One of the stereotypical images we have all witnessed in the Indian cinema is the famous First Night after Marriage scene. So what does that image include? A shy bride decked on the bed and a confident groom who enters the room and initiates a conversation to break the awkward silence. Once he thinks enough words have been spoken, he slowly starts making his moves by lovingly removing her ornaments. Now all this while as the groom initiates the action, the bride remains the passive one, aiding him in his actions. Initially, she hesitates, owing to her shy nature before ultimately submitting to his will.
This particular bedroom scene is an enactment of much older traditional gendered roles that patriarchy expects men and women to play. It is the man who guides and drives the sexual needs of both and it is he alone who has the liberty to be vocal about it.
Men fear that if women are allowed to be expressive of their sexual needs then they would end up violating the norms of an ideal woman (prescribed once again by patriarchy). She would be ostracized as a bad influence on society. Men also fear that a sexually liberated woman will challenge their own dominant position in the bedroom. Granting a woman her sexual freedom comes as a direct threat to their own masculinity. There is also the fear of being mocked at as ‘emasculate’, ‘eunuch’, ‘unmanly’ and even a ‘coward’. To add to all these fears, society deems ‘women’ as the naturally vulnerable one; both physically and emotionally.
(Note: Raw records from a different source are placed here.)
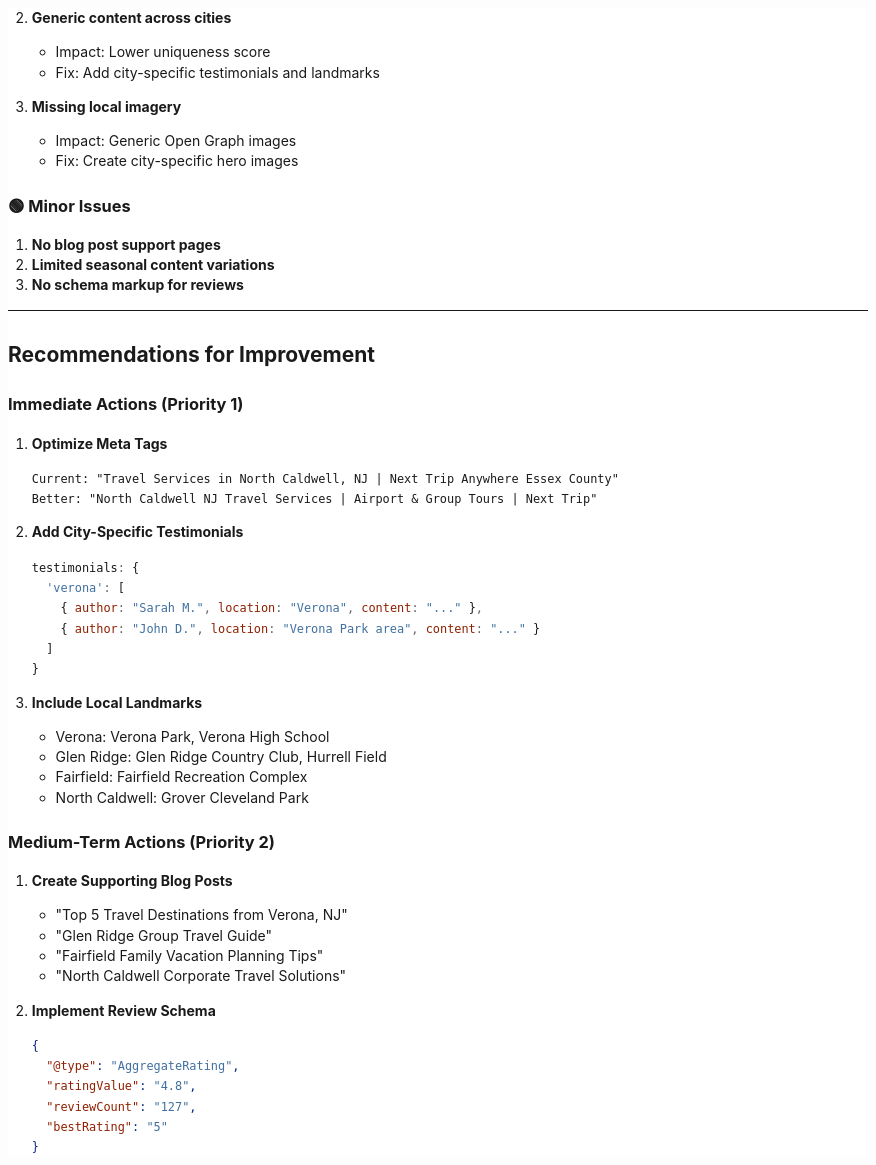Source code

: 2. **Generic content across cities**
   - Impact: Lower uniqueness score
   - Fix: Add city-specific testimonials and landmarks

3. **Missing local imagery**
   - Impact: Generic Open Graph images
   - Fix: Create city-specific hero images

### 🟢 Minor Issues

1. **No blog post support pages**
2. **Limited seasonal content variations**
3. **No schema markup for reviews**

---

## Recommendations for Improvement

### Immediate Actions (Priority 1)

1. **Optimize Meta Tags**

   ```
   Current: "Travel Services in North Caldwell, NJ | Next Trip Anywhere Essex County"
   Better: "North Caldwell NJ Travel Services | Airport & Group Tours | Next Trip"
   ```

2. **Add City-Specific Testimonials**

   ```javascript
   testimonials: {
     'verona': [
       { author: "Sarah M.", location: "Verona", content: "..." },
       { author: "John D.", location: "Verona Park area", content: "..." }
     ]
   }
   ```

3. **Include Local Landmarks**
   - Verona: Verona Park, Verona High School
   - Glen Ridge: Glen Ridge Country Club, Hurrell Field
   - Fairfield: Fairfield Recreation Complex
   - North Caldwell: Grover Cleveland Park

### Medium-Term Actions (Priority 2)

1. **Create Supporting Blog Posts**
   - "Top 5 Travel Destinations from Verona, NJ"
   - "Glen Ridge Group Travel Guide"
   - "Fairfield Family Vacation Planning Tips"
   - "North Caldwell Corporate Travel Solutions"

2. **Implement Review Schema**

   ```json
   {
     "@type": "AggregateRating",
     "ratingValue": "4.8",
     "reviewCount": "127",
     "bestRating": "5"
   }
   ```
If her sexual desires aren’t controlled, then there is a possibility of her being susceptible to the sin of adultery.
But what happens if a woman gets all expressive, vocal and free about her sexual needs? A simple glance at the CBFC Board and mixed audience response to the movie Lipstick under My Burkha would answer it convincingly. Forget about granting women sexual freedom, society is yet to accept a woman who is capable of having sexual fantasies and desires and actively seeks to gratify it.
But this wasn’t the state of women in the Vedic times. Both men and women were free about their sexual needs and no furore was raised over who controlled and dictated the sexual moves. One such myth from Mahabharata talks about the story of Draupadi who was once Nalayani, the wife of a sage. Her husband had a terrible skin disease and couldn’t consummate their marriage. But Nalayani remained a devoted wife. Pleased with her services he granted her a boon. She wished him to fulfil her sexual needs and the sage granted it, making love to her in different ways, in the form of different men. The Mahabharata also tells us about Ulupi, who openly request Arjuna to make love to her. When he denies, she reminds him that it is against Dharma to reject a woman who comes on her own full of desires.
It is no wonder that old myths have been forgotten and the new ones have taken their place. And it is sad to note that sexual freedom which was once seen as natural and human, is now only a myth for women.